Barr’s threat of taking legal action must be more than just words. Lawsuits are actually needed to set limits on what governors and mayors can do during a crisis. We never faced a situation like this before: where leaders took it upon themselves to shut down businesses and force Americans into their homes.
We have to ask the question: do they really have the authority to do that? I know plenty of Americans right now are screaming, “No.” But it will take the work of the judicial branch to decide that. Our laws do not give leaders the power to strip us of our rights. Rulings from federal judges—perhaps even the Supreme Court—can set limits on what governors and mayors will be able to do in the future.

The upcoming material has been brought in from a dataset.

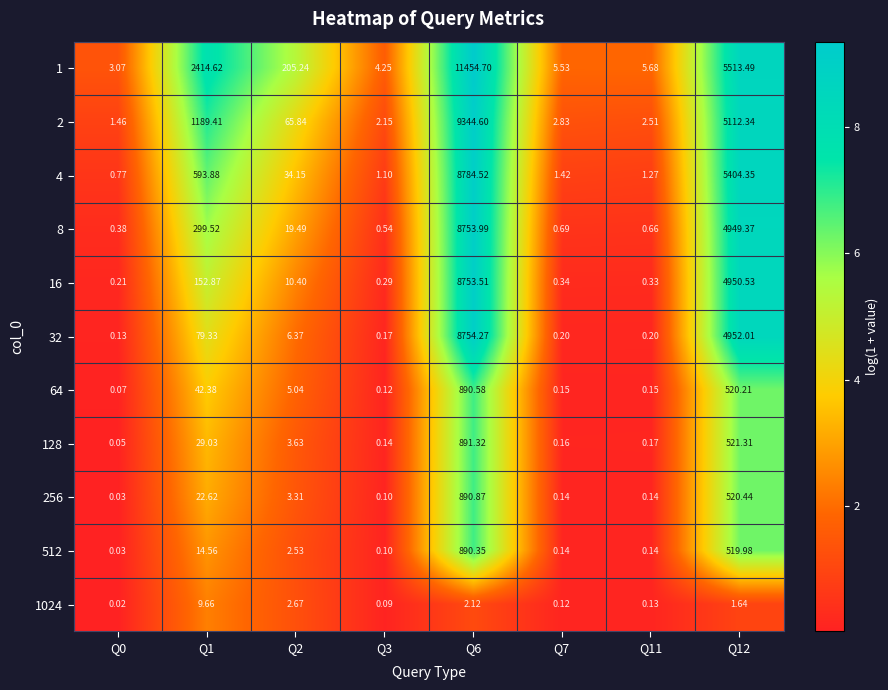

At which category is the sum across all series the highest?

Q6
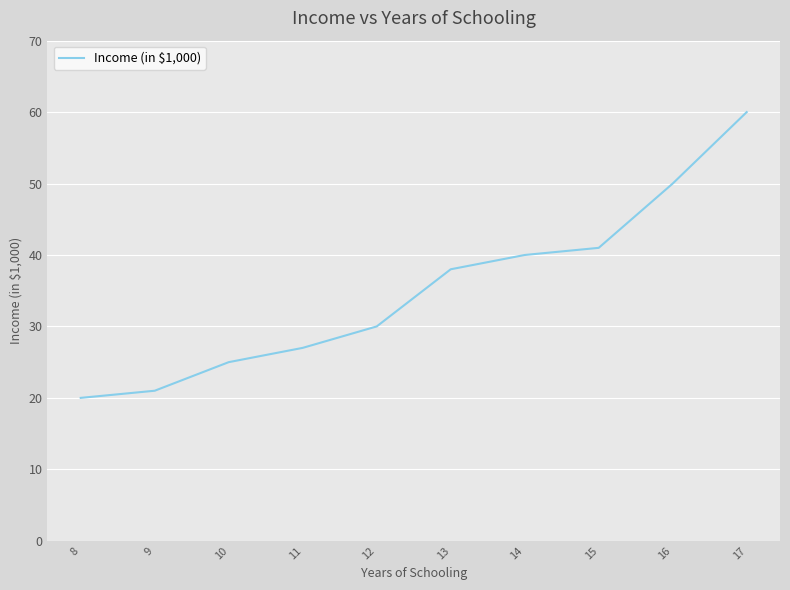

Which category has the highest value across all series?

17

That is crucial. The fear of this disease in March led Americans to gladly accept rules that hammered their rights. They seemed to have no problem with executive orders that flew in the face of our Constitutional liberties. That can’t happen again. A virus is no excuse for governors to act like dictators. We know the threat of the disease. We can take the right measures and still live our lives.
Nobody has the power to take that away from us.
Hopefully, Bill Barr will use this as an opportunity to define leaders’ limits in court. Otherwise, you better believe some governors will do this again—for reasons much less severe.